It’s not just that we have to have the bitter in life to appreciate the sweet, it’s that I don’t think we can have the sweet in life without the bitter. The Byrds took the words straight from Ecclesiastes for their song “Turn! Turn! Turn!”: “To everything there is a season and a time to every purpose under heaven.” EVERY purpose.

At the bottom of Pandora’s Box, under all of the world’s evils now run amok, was hope. As Rod Dreher, a Beliefnet writer who comprehensively does not share my politics, said recently, hope is not optimism. Rather, hope is the belief that suffering has some purpose, some meaning that will explained someday, in whatever belief system we embrace.

If that is the case, I am a very hopeful person.

On the night Martin Luther King was assassinated, a crowd of African-Americans gathered in Indianapolis, understandably in a rage. Robert F. Kennedy (himself in the last days of his short life) was in town, and it was thought he might be able to calm the situation with an impromptu speech.

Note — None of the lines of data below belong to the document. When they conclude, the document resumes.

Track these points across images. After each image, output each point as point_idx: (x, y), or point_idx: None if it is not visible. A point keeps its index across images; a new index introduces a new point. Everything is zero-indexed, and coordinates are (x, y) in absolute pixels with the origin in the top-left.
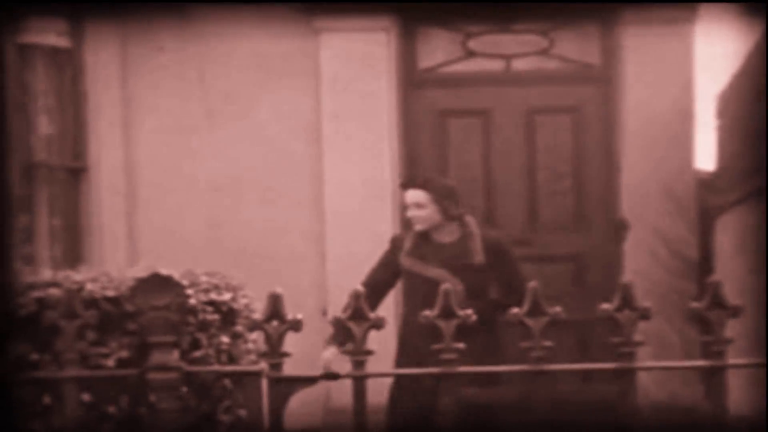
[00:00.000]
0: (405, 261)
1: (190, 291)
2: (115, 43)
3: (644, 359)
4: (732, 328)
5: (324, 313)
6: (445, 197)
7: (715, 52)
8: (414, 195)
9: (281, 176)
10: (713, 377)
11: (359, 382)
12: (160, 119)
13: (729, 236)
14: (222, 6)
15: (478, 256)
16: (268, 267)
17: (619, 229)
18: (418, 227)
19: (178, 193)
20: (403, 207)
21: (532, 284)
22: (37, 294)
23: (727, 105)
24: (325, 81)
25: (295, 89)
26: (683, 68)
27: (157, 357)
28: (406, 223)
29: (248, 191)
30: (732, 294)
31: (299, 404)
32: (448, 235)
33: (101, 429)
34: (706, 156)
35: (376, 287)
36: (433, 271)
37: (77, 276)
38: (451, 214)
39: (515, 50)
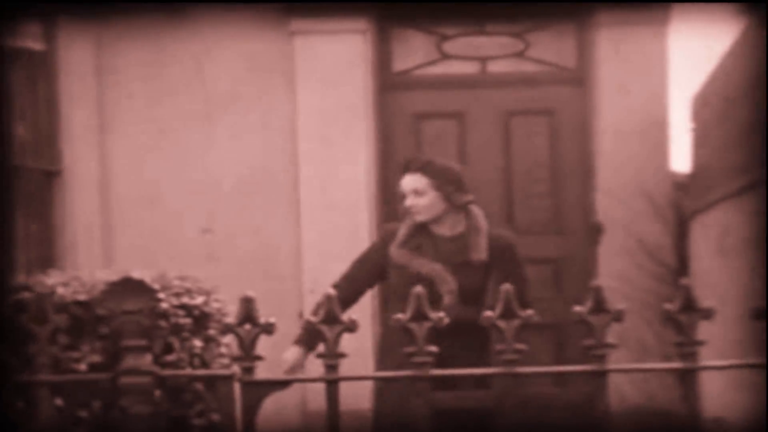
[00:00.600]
0: (396, 253)
1: (162, 295)
2: (90, 45)
3: (622, 362)
4: (707, 330)
5: (300, 316)
6: (448, 183)
7: (690, 54)
8: (412, 180)
9: (258, 179)
10: (687, 379)
11: (332, 386)
12: (134, 122)
13: (705, 238)
14: (197, 7)
15: (480, 253)
16: (245, 270)
17: (594, 231)
18: (418, 218)
19: (153, 196)
20: (401, 195)
21: (505, 287)
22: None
23: (702, 107)
24: (300, 83)
25: (273, 92)
26: (658, 70)
27: (129, 361)
28: (404, 214)
29: (225, 194)
30: (708, 296)
31: (275, 408)
32: (450, 228)
33: None
34: (681, 158)
35: (355, 282)
36: (428, 267)
37: (49, 280)
38: (455, 203)
39: (491, 53)
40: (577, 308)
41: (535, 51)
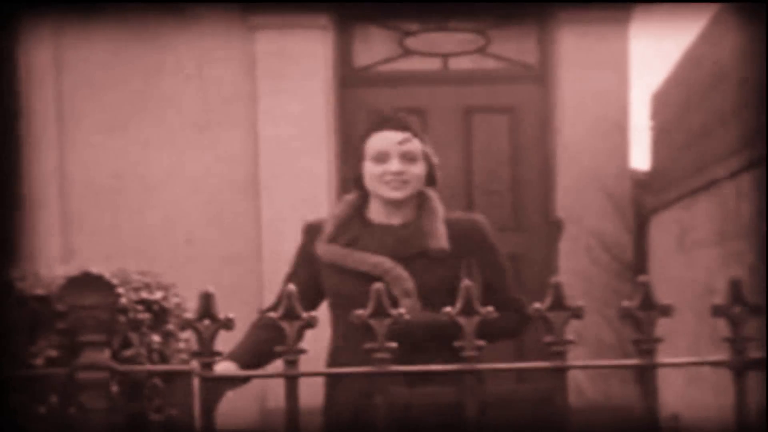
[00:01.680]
0: (324, 250)
1: (121, 290)
2: (49, 40)
3: (581, 358)
4: (665, 327)
5: (260, 312)
6: (431, 152)
7: (651, 53)
8: (396, 138)
9: (216, 173)
10: (645, 376)
11: (291, 382)
12: (94, 118)
13: (664, 236)
14: (156, 5)
15: (439, 240)
16: (207, 266)
17: (554, 228)
18: (399, 194)
19: (112, 192)
20: (375, 157)
21: (465, 283)
22: None
23: (662, 105)
24: (260, 79)
25: (230, 87)
26: (619, 69)
27: (87, 356)
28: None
29: (184, 189)
30: (667, 293)
31: (234, 404)
32: (397, 215)
33: (30, 429)
34: (641, 156)
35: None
36: (370, 262)
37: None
38: (435, 178)
39: (452, 49)
40: (537, 305)
41: (496, 48)
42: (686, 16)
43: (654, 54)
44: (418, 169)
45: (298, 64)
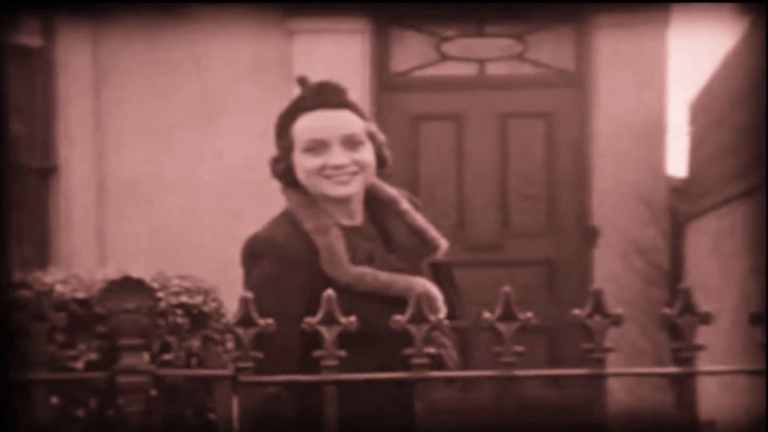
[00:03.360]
0: (355, 275)
1: (160, 294)
2: (87, 42)
3: (615, 365)
4: (702, 335)
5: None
6: (375, 129)
7: (689, 57)
8: (338, 120)
9: (254, 181)
10: (683, 384)
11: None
12: (131, 120)
13: (700, 242)
14: (198, 7)
15: (440, 241)
16: (238, 272)
17: (589, 235)
18: (348, 189)
19: (149, 194)
20: (308, 151)
21: (505, 288)
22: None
23: (700, 111)
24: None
25: (269, 92)
26: (657, 74)
27: (126, 360)
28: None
29: (219, 196)
30: (703, 300)
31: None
32: (347, 213)
33: (69, 431)
34: (678, 162)
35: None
36: (400, 282)
37: (47, 278)
38: (385, 159)
39: (489, 54)
40: (576, 311)
41: (533, 53)
42: (724, 19)
43: (692, 60)
44: (367, 154)
45: (335, 69)
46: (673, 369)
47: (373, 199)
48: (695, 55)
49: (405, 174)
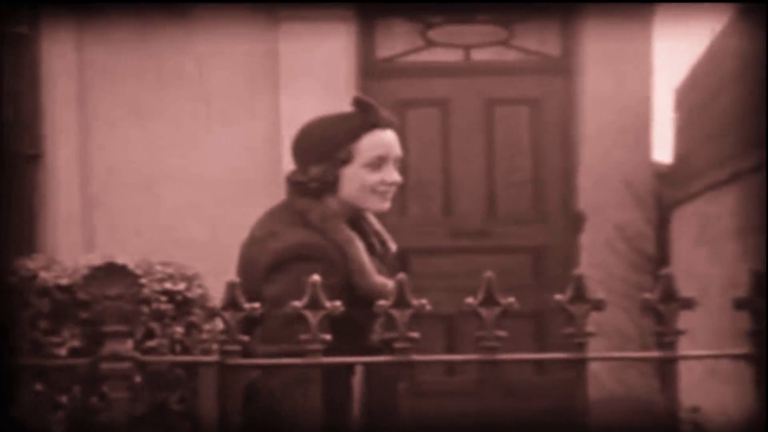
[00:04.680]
0: (382, 284)
1: (144, 280)
2: (72, 30)
3: (600, 350)
4: (686, 320)
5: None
6: None
7: (675, 44)
8: (396, 141)
9: (241, 170)
10: (666, 369)
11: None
12: (117, 108)
13: (685, 228)
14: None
15: (394, 244)
16: (224, 260)
17: (575, 221)
18: (387, 206)
19: (134, 182)
20: (370, 166)
21: (488, 274)
22: None
23: (685, 97)
24: (283, 70)
25: (256, 80)
26: (642, 60)
27: (110, 346)
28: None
29: (206, 184)
30: (689, 286)
31: None
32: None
33: (53, 418)
34: (664, 148)
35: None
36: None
37: (30, 264)
38: None
39: (475, 41)
40: (558, 297)
41: (519, 40)
42: (709, 11)
43: (677, 46)
44: (400, 177)
45: (321, 56)
46: (655, 353)
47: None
48: (680, 41)
49: None
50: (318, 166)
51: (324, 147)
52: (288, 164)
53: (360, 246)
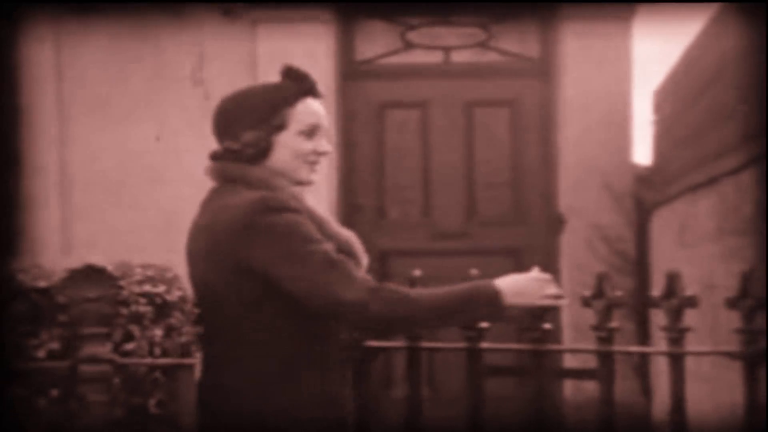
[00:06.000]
0: (342, 232)
1: (123, 282)
2: (51, 38)
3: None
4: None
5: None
6: None
7: (654, 47)
8: (322, 111)
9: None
10: (672, 365)
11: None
12: (94, 110)
13: (665, 230)
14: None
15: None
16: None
17: (555, 223)
18: (315, 178)
19: (113, 184)
20: (304, 134)
21: (474, 272)
22: None
23: (664, 100)
24: (261, 72)
25: (232, 82)
26: (622, 62)
27: (88, 349)
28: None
29: (187, 184)
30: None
31: None
32: None
33: (30, 421)
34: (643, 150)
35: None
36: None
37: (9, 266)
38: None
39: (454, 43)
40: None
41: (498, 41)
42: (689, 14)
43: (656, 49)
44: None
45: (300, 57)
46: (654, 349)
47: None
48: (659, 44)
49: (371, 162)
50: (251, 132)
51: (257, 113)
52: None
53: (309, 200)
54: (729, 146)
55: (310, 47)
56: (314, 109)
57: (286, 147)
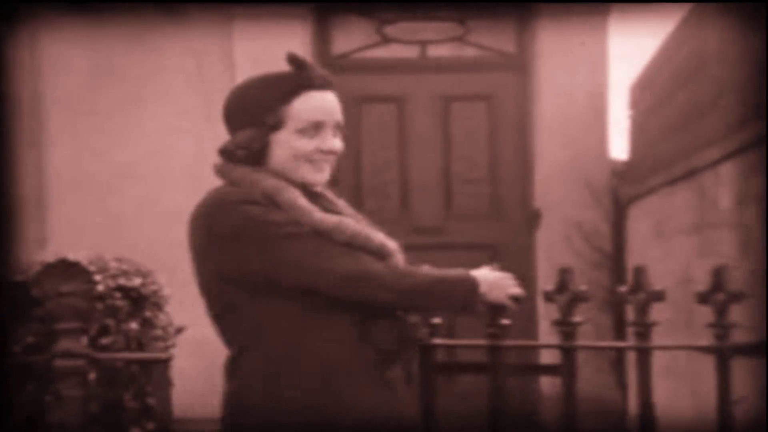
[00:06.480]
0: (333, 223)
1: (98, 277)
2: (50, 34)
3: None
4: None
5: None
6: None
7: (630, 41)
8: (336, 104)
9: (200, 166)
10: (639, 360)
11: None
12: (71, 105)
13: (642, 225)
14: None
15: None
16: (182, 258)
17: (532, 218)
18: (323, 177)
19: (90, 178)
20: (303, 132)
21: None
22: None
23: (640, 94)
24: (239, 66)
25: (211, 78)
26: (598, 57)
27: (64, 343)
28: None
29: (164, 179)
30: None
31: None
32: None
33: (6, 416)
34: (620, 145)
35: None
36: (377, 236)
37: None
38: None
39: (431, 37)
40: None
41: (475, 36)
42: (666, 8)
43: (633, 43)
44: (341, 143)
45: (276, 52)
46: (625, 344)
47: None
48: (635, 38)
49: (348, 156)
50: (245, 132)
51: (251, 110)
52: None
53: (294, 192)
54: (707, 139)
55: (285, 42)
56: (315, 105)
57: (284, 148)
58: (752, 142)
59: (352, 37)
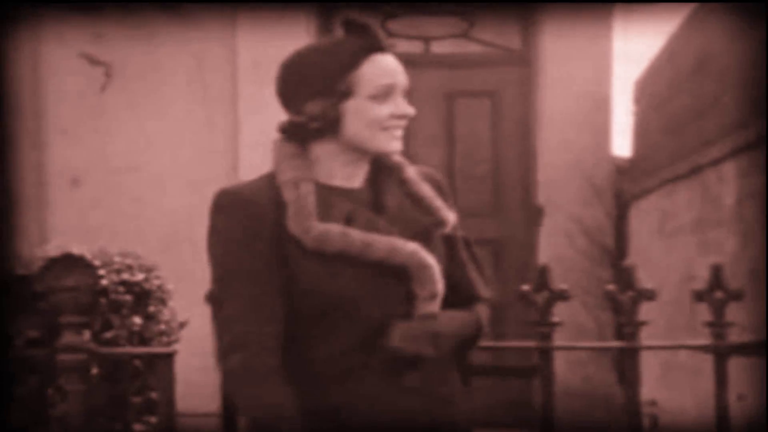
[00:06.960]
0: (318, 233)
1: (102, 271)
2: (49, 34)
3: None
4: (649, 312)
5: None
6: None
7: (634, 39)
8: (399, 67)
9: (202, 164)
10: (627, 359)
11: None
12: (74, 99)
13: (644, 222)
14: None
15: (449, 214)
16: (186, 251)
17: (534, 214)
18: (400, 146)
19: (92, 173)
20: (375, 98)
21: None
22: None
23: (644, 91)
24: (240, 68)
25: (214, 79)
26: (601, 54)
27: (67, 337)
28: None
29: (166, 176)
30: (647, 279)
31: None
32: (358, 175)
33: (9, 410)
34: (623, 142)
35: (263, 310)
36: (382, 244)
37: None
38: None
39: (435, 33)
40: (524, 287)
41: (479, 32)
42: (669, 9)
43: (637, 40)
44: (413, 109)
45: (279, 47)
46: (617, 343)
47: (375, 164)
48: (640, 35)
49: None
50: (315, 102)
51: (317, 79)
52: (244, 162)
53: (308, 190)
54: (710, 137)
55: (290, 37)
56: (385, 67)
57: (358, 116)
58: (754, 140)
59: None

Kennedy quoted from ancient Greek poetry in an attempt to explain the loss to the angry mob:

“Even in our sleep, pain which cannot forget falls drop by drop upon the heart, until, in our own despair, against our will, comes wisdom through the awful grace of God.”

There was no rioting in Indianapolis, that night or anytime during the terrible year of 1968 — the year I was conceived in my parents’ (unlikely at the time) hope of a better world to come. Again, awful grace.

And THAT is why I think God allows pain.